On to the Next

I began poking at HOOD–that’s the Robin Hood in Space story–yesterday. Frankly it was a relief to work on something that wasn’t Maiden’s Blade or Atlanta Bound, not because I dislike them, but because a new obsession is a good way to get rid of old ones and I need time off from both stories if I’m going to be able to revise them properly later.

At the same time, shifting my engines from one story to the next is always difficult. I have to slow (or speed) the flywheel inside my head to the proper speed for the new story, and make the teeth fit so it will pull with the minimum of grinding. It’s a matter, as always, of sitting and picking, picking, picking, until an internal click happens and the story starts to slide out through my fingertips in fits and starts. Yesterday, it was the name of Maid Marian’s spaceship that triggered the click. I hadn’t even realized it was a necessary component.

A funny thing about writing stories, at least for me, is that the way is hardly ever straight and broad. Everything happens in ellipses. So, I spent my run yesterday thinking about a particular scene that involves a sort of speeder race (Maid Marian is a woman of many talents, indeed) and the question of her spaceship’s name wasn’t even on the horizon. But it was a long chain of thought from the speeder-race scene, which may or may not make it into the book, to Marah Madán’s introductory scene, where she’s skinning her knuckles in her ship’s engine room and contemplating a frozen death in the wide reaches of space if she can’t get things working again, involving (among other things) how to get into and out of a gravity well, faster-than-light messaging, whether the book’s main setting should be a space station rather than a planetary system, how wartime rationing loosens after victory or defeat, and on and on until suddenly, staring into the distance, it occurred to me that the ship’s name was Ivanhoe and the click sounded.
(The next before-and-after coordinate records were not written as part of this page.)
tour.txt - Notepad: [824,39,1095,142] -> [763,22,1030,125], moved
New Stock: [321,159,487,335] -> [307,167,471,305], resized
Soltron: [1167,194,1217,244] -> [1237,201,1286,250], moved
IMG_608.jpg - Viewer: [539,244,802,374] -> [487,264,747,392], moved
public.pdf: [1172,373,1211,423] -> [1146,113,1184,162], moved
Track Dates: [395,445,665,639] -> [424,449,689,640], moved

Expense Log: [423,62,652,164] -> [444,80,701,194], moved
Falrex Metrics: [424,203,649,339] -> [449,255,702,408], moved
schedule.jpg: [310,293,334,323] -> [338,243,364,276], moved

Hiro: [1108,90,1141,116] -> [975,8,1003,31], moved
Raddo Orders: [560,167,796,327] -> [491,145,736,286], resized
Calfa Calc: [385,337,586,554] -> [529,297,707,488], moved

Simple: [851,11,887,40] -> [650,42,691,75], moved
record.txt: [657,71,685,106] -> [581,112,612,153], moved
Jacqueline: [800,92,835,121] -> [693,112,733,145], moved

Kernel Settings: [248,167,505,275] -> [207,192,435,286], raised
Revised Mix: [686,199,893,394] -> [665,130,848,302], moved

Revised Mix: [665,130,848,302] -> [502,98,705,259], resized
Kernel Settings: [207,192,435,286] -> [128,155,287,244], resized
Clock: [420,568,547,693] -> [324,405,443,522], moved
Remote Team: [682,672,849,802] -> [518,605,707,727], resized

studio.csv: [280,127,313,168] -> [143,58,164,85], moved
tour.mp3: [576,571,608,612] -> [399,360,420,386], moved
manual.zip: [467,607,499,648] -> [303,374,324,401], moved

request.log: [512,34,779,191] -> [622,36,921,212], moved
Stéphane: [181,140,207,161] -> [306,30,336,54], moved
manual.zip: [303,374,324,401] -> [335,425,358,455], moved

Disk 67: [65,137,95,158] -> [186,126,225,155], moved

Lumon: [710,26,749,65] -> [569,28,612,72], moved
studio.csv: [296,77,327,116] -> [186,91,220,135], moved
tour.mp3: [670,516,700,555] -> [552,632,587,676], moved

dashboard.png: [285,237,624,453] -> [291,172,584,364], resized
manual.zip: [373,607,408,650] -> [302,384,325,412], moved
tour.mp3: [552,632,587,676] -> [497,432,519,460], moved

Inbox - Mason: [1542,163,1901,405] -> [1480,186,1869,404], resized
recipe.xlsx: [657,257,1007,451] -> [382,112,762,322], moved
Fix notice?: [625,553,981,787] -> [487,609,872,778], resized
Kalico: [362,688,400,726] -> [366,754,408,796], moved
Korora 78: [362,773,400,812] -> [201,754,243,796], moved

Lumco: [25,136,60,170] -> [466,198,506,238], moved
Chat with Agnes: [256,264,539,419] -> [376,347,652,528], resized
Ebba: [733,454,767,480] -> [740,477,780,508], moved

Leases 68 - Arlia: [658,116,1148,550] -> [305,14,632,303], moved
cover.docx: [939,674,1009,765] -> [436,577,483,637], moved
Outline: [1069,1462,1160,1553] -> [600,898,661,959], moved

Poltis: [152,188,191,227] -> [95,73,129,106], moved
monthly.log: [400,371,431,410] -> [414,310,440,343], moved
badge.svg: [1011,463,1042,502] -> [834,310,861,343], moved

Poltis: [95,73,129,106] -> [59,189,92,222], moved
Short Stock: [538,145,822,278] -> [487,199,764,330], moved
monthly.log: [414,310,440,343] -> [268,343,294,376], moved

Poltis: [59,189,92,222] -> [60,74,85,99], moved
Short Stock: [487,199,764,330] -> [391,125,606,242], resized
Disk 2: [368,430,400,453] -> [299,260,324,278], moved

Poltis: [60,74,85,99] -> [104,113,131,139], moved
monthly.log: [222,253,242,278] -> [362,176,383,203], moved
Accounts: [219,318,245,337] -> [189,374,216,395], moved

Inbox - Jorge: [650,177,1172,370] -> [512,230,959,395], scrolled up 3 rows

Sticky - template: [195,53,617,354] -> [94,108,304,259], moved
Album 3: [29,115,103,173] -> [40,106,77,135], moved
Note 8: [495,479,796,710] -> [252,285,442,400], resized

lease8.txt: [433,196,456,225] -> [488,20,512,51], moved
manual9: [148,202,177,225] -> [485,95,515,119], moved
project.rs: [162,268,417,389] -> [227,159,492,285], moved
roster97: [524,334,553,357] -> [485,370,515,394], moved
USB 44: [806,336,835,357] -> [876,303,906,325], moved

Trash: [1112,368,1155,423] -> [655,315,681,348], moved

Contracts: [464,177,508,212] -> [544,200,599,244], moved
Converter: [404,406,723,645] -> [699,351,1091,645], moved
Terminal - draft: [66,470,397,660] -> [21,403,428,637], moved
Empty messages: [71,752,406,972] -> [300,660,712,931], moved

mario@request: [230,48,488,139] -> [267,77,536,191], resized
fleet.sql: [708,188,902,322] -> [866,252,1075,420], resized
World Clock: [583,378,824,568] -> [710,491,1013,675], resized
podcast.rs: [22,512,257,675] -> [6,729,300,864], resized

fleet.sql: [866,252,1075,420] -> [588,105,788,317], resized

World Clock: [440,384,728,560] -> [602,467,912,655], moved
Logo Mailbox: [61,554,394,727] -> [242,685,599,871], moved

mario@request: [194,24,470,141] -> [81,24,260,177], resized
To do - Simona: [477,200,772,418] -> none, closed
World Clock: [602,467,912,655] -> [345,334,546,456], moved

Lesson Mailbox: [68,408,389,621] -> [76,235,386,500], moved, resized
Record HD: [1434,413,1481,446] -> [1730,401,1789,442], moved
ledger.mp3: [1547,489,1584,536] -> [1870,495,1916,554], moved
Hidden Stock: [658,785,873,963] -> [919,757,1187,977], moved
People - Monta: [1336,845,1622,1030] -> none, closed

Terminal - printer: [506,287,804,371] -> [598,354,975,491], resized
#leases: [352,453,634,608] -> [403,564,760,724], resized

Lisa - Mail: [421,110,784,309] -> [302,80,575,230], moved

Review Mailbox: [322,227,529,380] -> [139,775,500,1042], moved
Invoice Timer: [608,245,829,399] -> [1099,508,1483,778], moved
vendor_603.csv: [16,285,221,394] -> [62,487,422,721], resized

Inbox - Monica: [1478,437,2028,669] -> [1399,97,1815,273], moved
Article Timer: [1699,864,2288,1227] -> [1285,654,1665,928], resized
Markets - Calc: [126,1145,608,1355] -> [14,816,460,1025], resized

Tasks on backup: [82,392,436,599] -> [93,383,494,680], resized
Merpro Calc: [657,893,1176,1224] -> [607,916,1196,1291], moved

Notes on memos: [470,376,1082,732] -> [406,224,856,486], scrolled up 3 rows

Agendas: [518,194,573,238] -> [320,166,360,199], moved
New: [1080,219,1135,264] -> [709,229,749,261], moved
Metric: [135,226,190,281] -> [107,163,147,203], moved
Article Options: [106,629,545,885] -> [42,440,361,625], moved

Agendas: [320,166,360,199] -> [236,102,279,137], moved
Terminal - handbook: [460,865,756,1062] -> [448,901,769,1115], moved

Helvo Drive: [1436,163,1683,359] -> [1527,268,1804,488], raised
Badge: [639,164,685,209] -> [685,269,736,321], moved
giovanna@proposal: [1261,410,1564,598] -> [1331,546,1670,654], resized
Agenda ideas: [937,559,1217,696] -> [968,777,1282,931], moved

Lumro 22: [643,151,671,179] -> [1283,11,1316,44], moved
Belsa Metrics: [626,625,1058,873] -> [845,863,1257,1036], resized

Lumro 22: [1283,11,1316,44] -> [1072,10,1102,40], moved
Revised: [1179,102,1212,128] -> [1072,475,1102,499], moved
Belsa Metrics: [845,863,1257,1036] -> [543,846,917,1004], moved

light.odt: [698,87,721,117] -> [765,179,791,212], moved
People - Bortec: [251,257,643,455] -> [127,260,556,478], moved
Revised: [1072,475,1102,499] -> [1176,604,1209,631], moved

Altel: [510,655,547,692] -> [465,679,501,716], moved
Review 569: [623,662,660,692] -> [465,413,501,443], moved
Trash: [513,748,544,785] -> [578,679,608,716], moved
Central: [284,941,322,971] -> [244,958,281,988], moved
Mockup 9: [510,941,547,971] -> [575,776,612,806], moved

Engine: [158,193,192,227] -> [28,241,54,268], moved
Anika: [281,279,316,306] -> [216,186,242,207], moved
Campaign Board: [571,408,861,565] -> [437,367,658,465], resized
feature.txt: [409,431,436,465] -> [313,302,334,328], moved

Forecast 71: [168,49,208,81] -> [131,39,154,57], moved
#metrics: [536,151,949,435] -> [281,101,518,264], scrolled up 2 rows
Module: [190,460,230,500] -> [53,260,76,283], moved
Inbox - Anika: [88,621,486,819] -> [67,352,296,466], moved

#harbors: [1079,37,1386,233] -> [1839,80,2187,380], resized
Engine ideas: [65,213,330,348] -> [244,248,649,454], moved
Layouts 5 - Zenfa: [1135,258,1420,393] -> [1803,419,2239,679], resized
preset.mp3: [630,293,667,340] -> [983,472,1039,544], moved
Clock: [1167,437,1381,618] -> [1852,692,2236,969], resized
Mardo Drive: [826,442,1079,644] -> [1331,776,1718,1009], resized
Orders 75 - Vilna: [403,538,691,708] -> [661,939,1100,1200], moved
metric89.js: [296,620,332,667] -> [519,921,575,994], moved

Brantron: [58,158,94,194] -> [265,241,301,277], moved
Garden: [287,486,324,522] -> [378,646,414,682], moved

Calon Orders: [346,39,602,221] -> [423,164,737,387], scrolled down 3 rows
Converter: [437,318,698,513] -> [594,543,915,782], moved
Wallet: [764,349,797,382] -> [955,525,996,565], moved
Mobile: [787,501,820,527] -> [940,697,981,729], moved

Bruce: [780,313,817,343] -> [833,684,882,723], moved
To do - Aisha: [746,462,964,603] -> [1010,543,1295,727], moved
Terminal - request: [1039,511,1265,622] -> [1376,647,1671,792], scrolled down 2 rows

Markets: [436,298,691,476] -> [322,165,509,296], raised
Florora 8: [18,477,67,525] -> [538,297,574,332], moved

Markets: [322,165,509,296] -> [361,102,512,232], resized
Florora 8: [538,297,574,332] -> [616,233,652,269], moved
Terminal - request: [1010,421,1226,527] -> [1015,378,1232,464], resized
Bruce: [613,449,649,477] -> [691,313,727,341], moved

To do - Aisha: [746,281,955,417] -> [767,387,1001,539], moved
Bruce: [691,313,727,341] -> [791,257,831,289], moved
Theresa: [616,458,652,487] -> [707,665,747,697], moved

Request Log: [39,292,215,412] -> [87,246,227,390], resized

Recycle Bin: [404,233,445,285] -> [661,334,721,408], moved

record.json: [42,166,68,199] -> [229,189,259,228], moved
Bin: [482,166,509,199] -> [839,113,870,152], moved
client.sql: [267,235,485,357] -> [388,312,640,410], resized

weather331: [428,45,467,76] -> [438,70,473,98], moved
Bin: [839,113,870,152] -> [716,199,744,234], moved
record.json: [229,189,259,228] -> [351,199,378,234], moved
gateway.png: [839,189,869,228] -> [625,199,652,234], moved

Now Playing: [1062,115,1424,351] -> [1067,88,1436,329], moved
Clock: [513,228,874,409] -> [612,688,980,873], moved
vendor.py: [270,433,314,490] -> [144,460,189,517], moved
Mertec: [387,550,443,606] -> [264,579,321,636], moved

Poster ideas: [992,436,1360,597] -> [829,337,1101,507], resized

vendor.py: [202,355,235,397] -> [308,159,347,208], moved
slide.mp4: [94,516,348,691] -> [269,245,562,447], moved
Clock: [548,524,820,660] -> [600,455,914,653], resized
Consequently, I fell into the book and almost missed dinner; thankfully, it was the Princess’s night to deal with that problem. The dogs were dancing with impatience, thinking that perhaps their servant-goddess had forgotten the Magic Foodtime. Which means I surfaced from writing Guy of Gisbourne’s intro to find Odd Trundles’s long, very disconcertingly warm tongue curling around my ankle. I’m not sure whether he was asking for my attention, or just obeying his usual habit of licking any patch of bare skin he finds, or realizing I’m made of meat. Consequently, I hurried to fill the bowls with kibble, and was a little miffed that I couldn’t jump right back into the book.

Today is going to be all about Hood. And Harmony‘s revisions. I have a couple comic-book scripts I should start outlining, too. And I’m sure edits for Rattlesnake Wind are going to drop anytime now. Recovery is over, it’s on to the next.

It pleases me. There are always more stories, they line up around the block, some standing patiently, others elbowing. What’s in short supply is the time and effort needed to sit and let them come through. That time and effort needs to be guarded like a dragon hoard. Protect your writing time, chickadees, your stories need it.

I’d better get some more coffee and get back to work.